Warning: if you do not find Jake Gyllenhaal or Anne Hathaway attractive, you will not appreciate “Love and Other Drugs.”
The plot line follows the quintessential chick flick flow-chart that starts off with a suave, smooth-talking, attractive male lead (in this case, Jamie, played by Gyllenhaal) and an attractive yet somehow troubled female lead (Maggie, played by Hathaway) who both don’t believe in love and agree to have a casual, no-strings-attached physical relationship. Then an opposites-attract mentality kicks in and they find themselves deeper in a commitment than they had originally planned. Spoiler alert, though if you’ve ever seen a chick flick you know exactly what will happen, they each find themselves changed by the experience and fall in everlasting love by the time two hours is over.
The fact that it’s similar to every other girly movie ever made does not mean I didn’t enjoy it. There were a few twists on the usual plot line that made it worth $11 out of my pocket and two hours out of my life.
Jamie is a genius who was never motivated to do anything with his life but work sales jobs and attract beautiful women. He is given the opportunity to become a medicine salesman and voilà, he is finally driven to accomplish something.

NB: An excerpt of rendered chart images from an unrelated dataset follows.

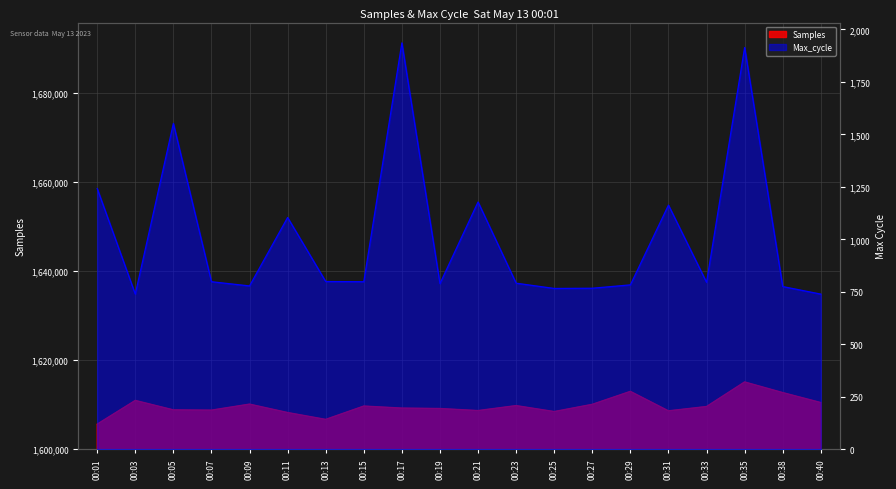

How many data points in Samples are above 1609596?

9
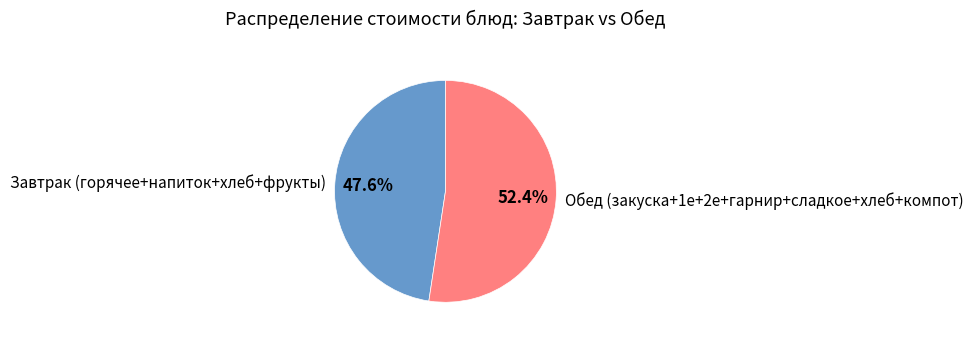

Which category has the biggest portion of the pie?

Обед (закуска+1е+2е+гарнир+сладкое+хлеб+компот)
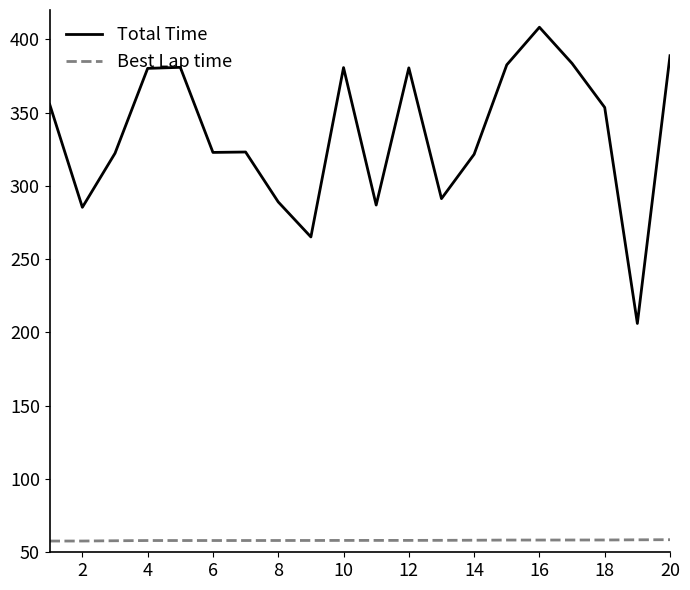

Rank the series by their average value, from highest to lowest.

Total Time, Best Lap time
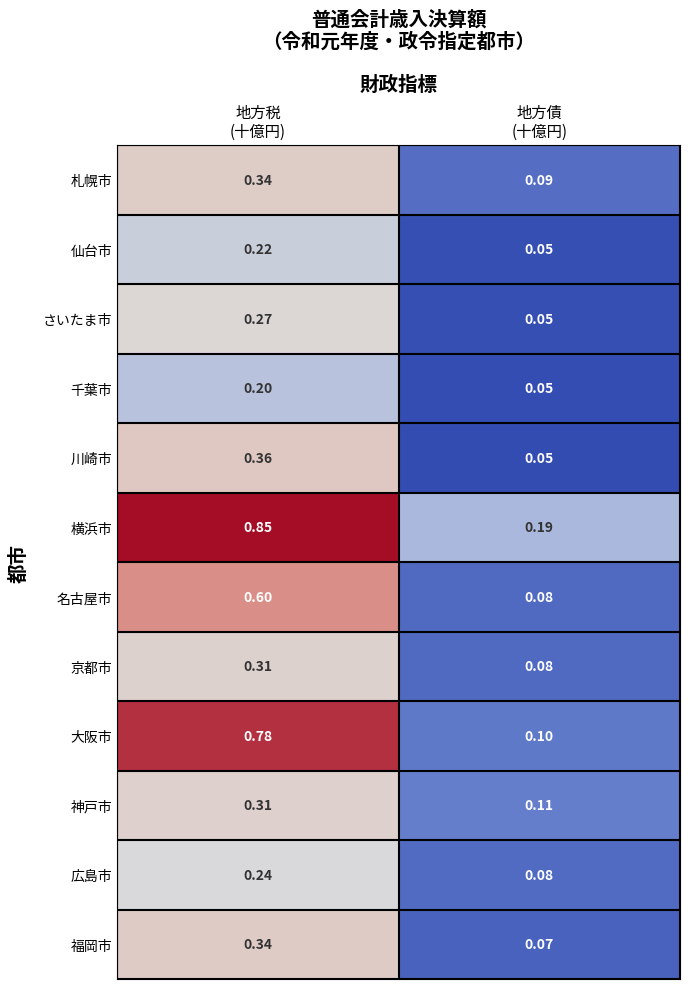

Which series has the widest spread of values?

大阪市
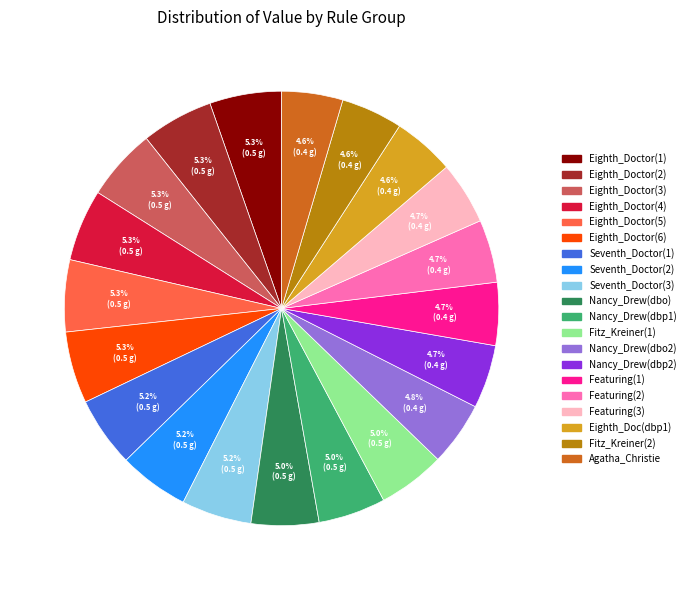

Does any single category account for the majority?

No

He comes in contact with Maggie during one of her doctor’s appointments, in which we find out that she is not our usual angsty, misunderstood artist but, in fact, has early onset Parkinson’s disease.

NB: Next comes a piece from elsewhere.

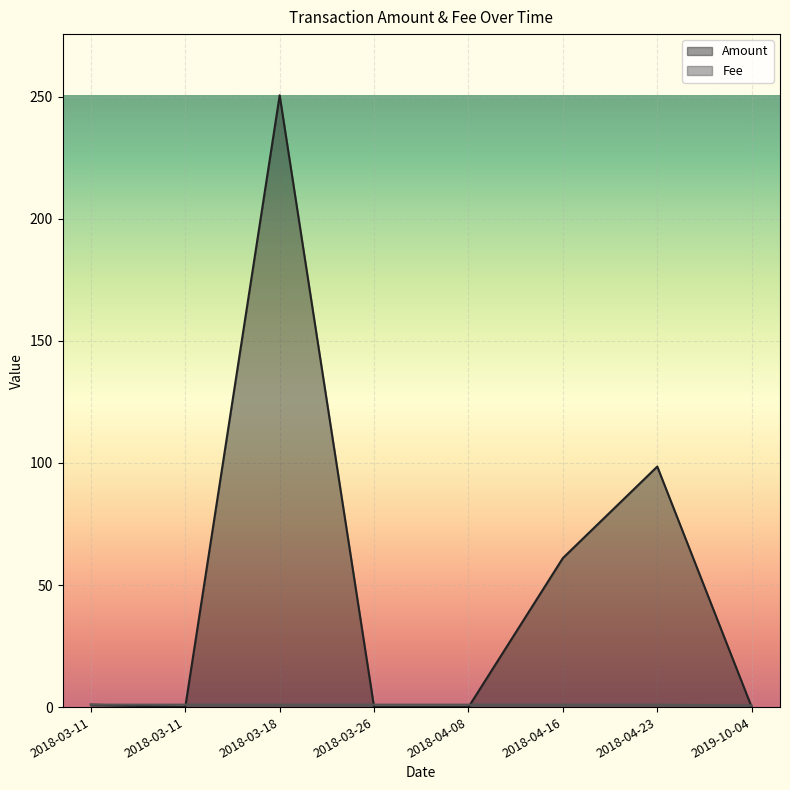

Which series has the widest spread of values?

Amount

Jamie is immediately interested in Maggie, and so they eventually fall into a noncommittal groove of seeing each other and pretending that they don’t get more and more attached with every passing day.
The medicine salesman-patient aspect of their relationship is one of the most interesting contrasts the movie presents. He has faith in medicine, because after all, it’s making him rich, and tries to help Maggie find a doctor who can help her and possibly cure her.

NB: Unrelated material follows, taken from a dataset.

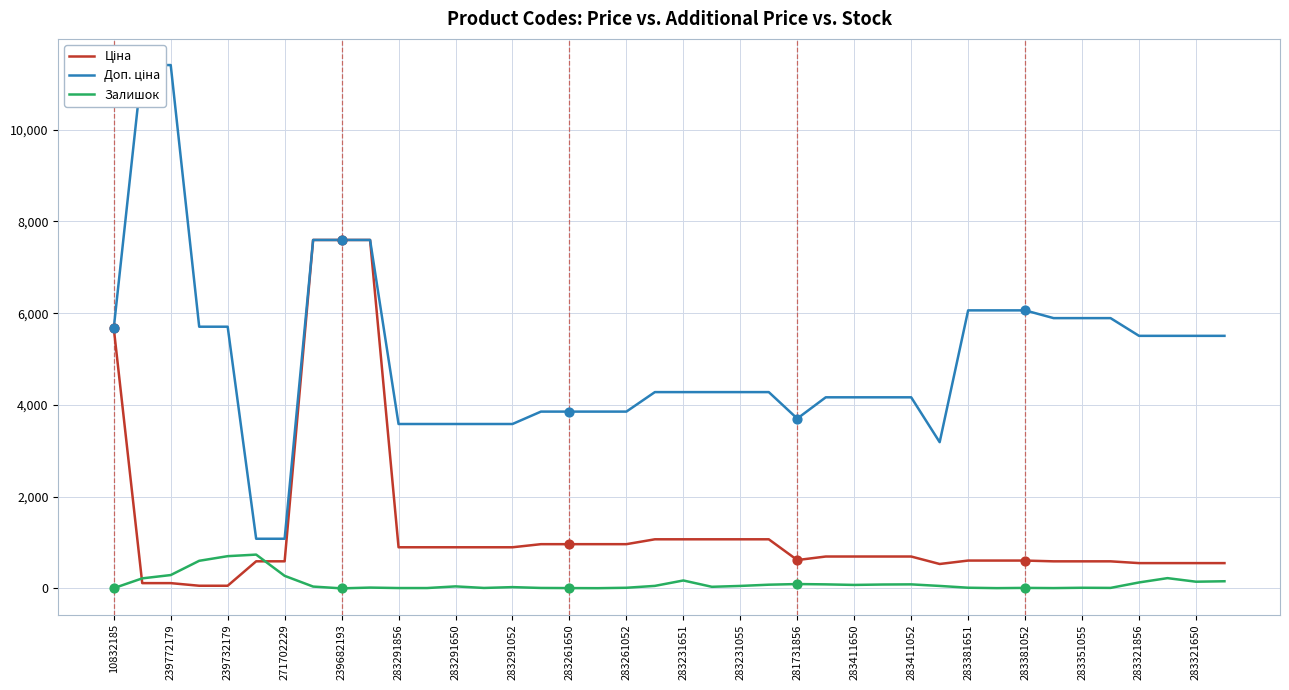

What are all the series names shown in the legend?

Ціна, Доп. ціна, Залишок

She feels like she’s been cursed and believes that doctors are unreliable. She is also mistrusting of medicine salesmen in general because one, who is Jamie’s biggest medicine sales rival, broke her heart.
In a series of complications, we learn that both Maggie and Jamie are really just jaded, and they are perfect for each other.
This movie is not a family film, in any way. It is filled with nudity, profanity, and general vulgarity, but the Disney-esque message is still there: there is someone out there who is going to make you a better person and love you despite your flaws and your own self-doubt.